_What is expected_
Copy the data from its first line through the line containing "1: (804, 131)", keeping both of those lines. Leave the pictures out of your copy.

_Recorded data_

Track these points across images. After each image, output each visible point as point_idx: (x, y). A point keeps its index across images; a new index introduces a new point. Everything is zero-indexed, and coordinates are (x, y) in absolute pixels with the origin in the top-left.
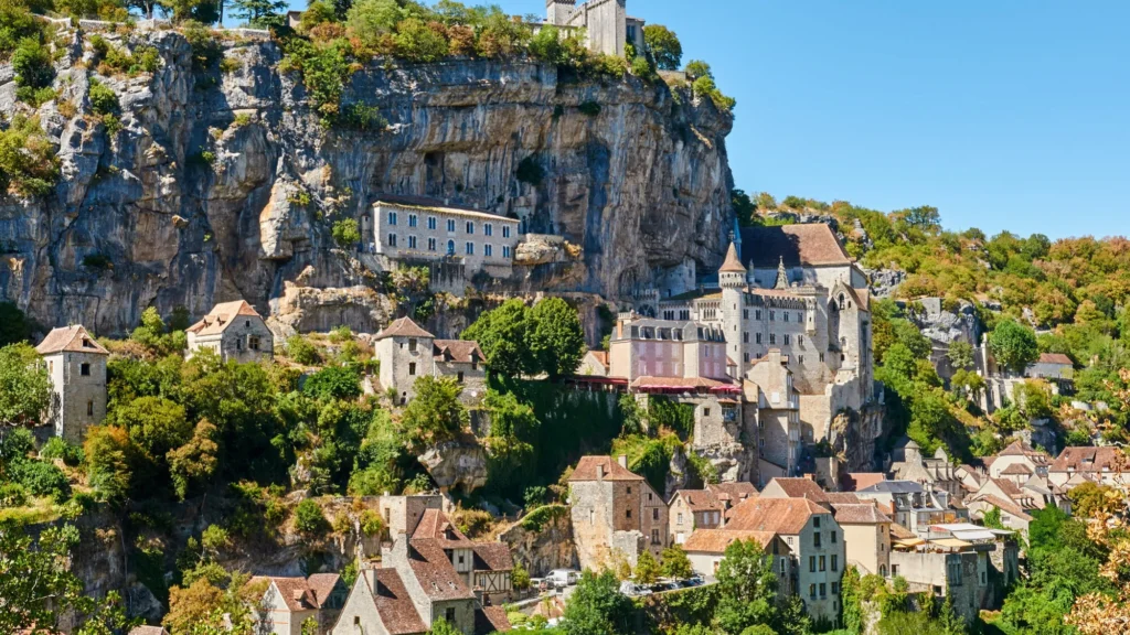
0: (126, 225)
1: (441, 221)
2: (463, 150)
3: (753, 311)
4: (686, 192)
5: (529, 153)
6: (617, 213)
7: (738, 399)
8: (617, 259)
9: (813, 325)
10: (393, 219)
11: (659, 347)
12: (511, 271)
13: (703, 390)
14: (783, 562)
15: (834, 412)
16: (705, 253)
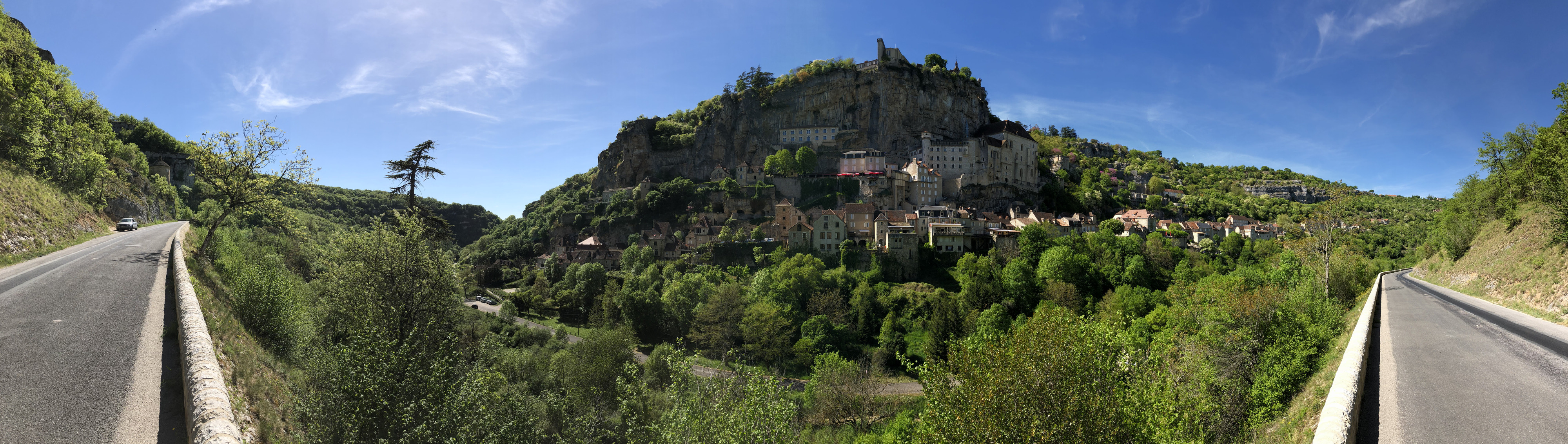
0: (712, 151)
1: (804, 131)
2: (825, 107)
3: (935, 148)
4: (928, 109)
5: (852, 104)
6: (887, 119)
7: (880, 177)
8: (889, 136)
9: (967, 153)
10: (785, 133)
11: (854, 161)
12: (835, 144)
13: (862, 174)
14: (804, 234)
15: (964, 185)
16: (948, 133)
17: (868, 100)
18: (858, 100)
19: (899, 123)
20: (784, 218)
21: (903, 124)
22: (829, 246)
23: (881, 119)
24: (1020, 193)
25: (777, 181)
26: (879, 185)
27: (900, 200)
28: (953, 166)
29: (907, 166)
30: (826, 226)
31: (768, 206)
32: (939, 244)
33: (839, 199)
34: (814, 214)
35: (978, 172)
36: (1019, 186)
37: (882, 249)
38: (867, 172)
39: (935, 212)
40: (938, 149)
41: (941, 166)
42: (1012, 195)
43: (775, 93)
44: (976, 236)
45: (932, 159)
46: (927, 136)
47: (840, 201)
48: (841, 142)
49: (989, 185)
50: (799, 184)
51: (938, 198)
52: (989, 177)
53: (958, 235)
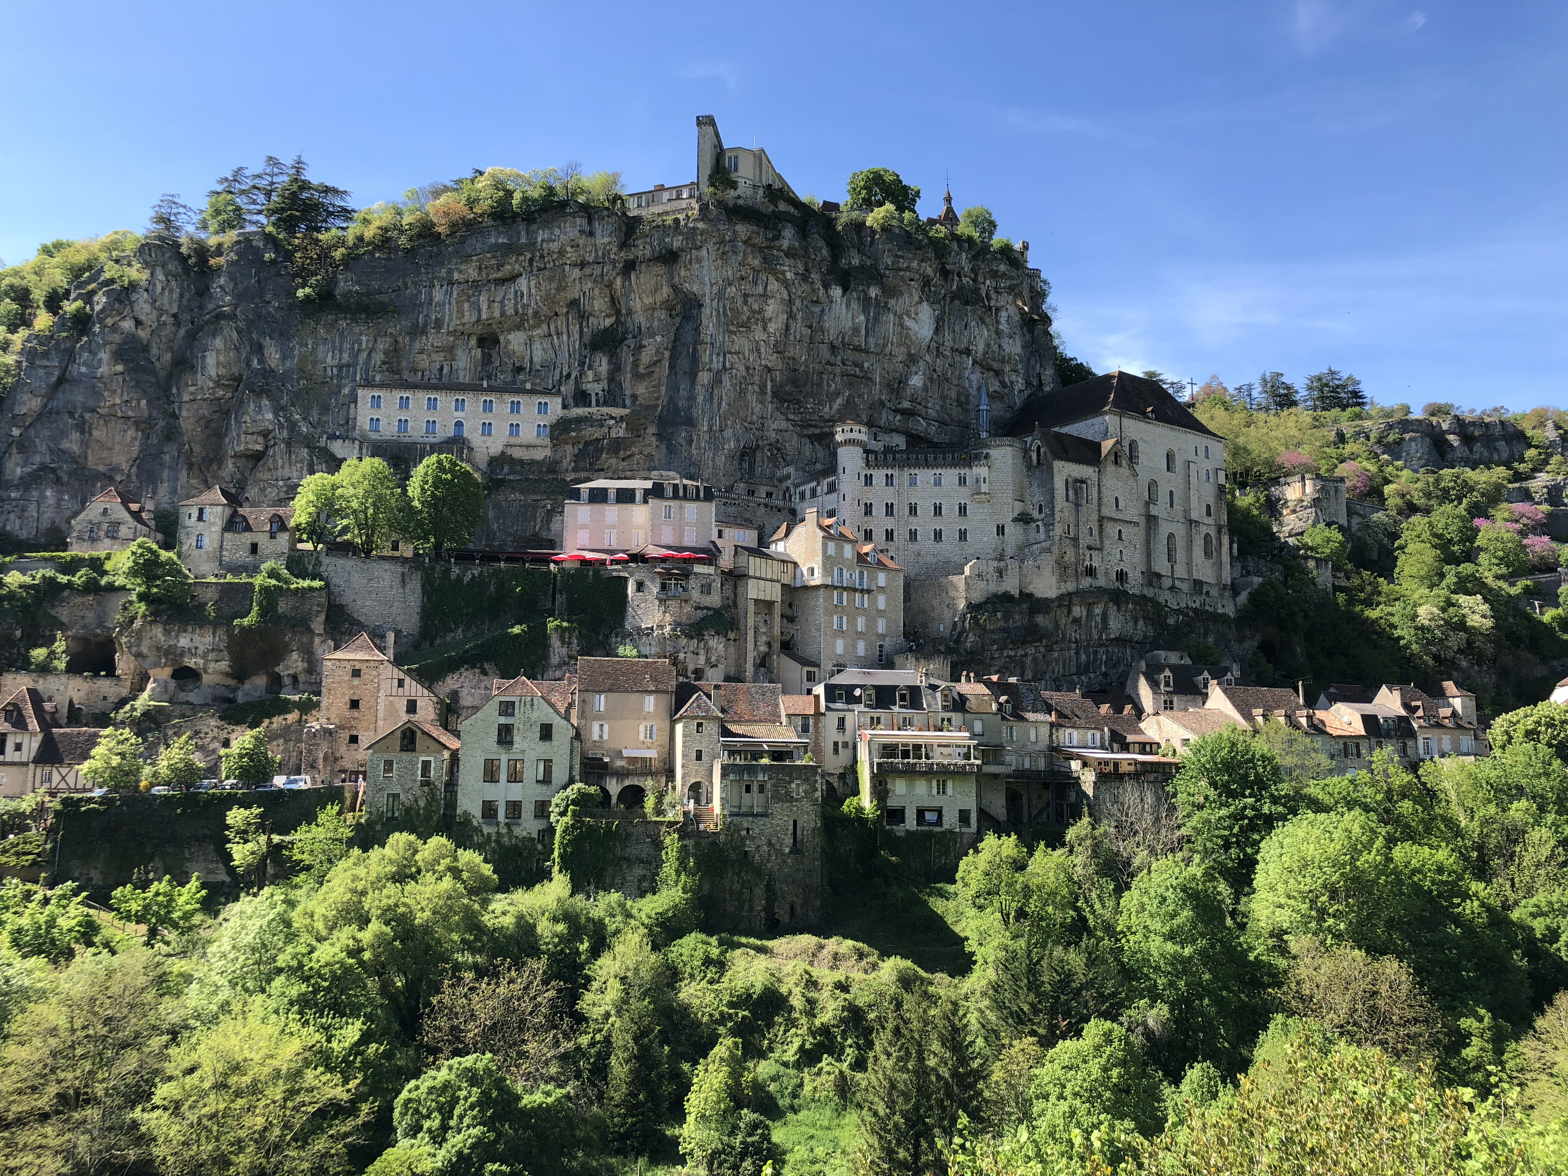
0: (83, 432)
1: (446, 400)
2: (518, 327)
3: (879, 475)
4: (857, 349)
5: (608, 322)
6: (726, 378)
7: (698, 569)
8: (728, 433)
9: (984, 488)
10: (376, 402)
11: (612, 511)
12: (548, 452)
13: (638, 558)
14: (426, 765)
15: (977, 597)
16: (920, 425)
17: (663, 315)
18: (630, 312)
19: (763, 391)
20: (354, 704)
21: (775, 394)
22: (515, 808)
23: (704, 377)
24: (1171, 621)
25: (335, 567)
26: (696, 595)
27: (763, 648)
28: (938, 536)
29: (787, 534)
30: (505, 736)
31: (295, 656)
32: (892, 803)
33: (555, 642)
34: (464, 693)
35: (1022, 552)
36: (1164, 597)
37: (698, 818)
38: (653, 552)
39: (879, 689)
40: (889, 479)
41: (902, 535)
42: (1141, 630)
43: (350, 260)
44: (1020, 774)
45: (868, 510)
46: (855, 436)
47: (558, 650)
48: (569, 449)
49: (1061, 597)
50: (415, 584)
51: (888, 643)
52: (1063, 569)
53: (958, 773)
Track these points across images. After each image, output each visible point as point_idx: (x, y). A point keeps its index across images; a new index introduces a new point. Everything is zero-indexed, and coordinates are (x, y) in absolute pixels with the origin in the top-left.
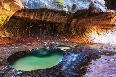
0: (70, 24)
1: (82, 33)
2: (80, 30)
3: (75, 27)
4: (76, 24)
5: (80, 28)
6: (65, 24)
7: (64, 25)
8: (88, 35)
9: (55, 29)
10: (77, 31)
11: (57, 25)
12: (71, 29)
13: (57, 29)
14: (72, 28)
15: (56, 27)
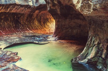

_Response area_
Track these points across images. After each image, output each visible point as point_idx: (x, y). A point keeps its index across images; a new index introduces a new point. Everything is zero-indexed, and coordinates are (x, y) in absolute pixels with the origin in the top-left.
0: (126, 225)
1: (441, 221)
2: (463, 150)
3: (753, 311)
4: (686, 192)
5: (529, 153)
6: (617, 213)
7: (738, 399)
8: (617, 259)
9: (813, 325)
10: (393, 219)
11: (659, 347)
12: (511, 271)
13: (703, 390)
14: (783, 562)
15: (834, 412)
16: (705, 253)
0: (712, 151)
1: (804, 131)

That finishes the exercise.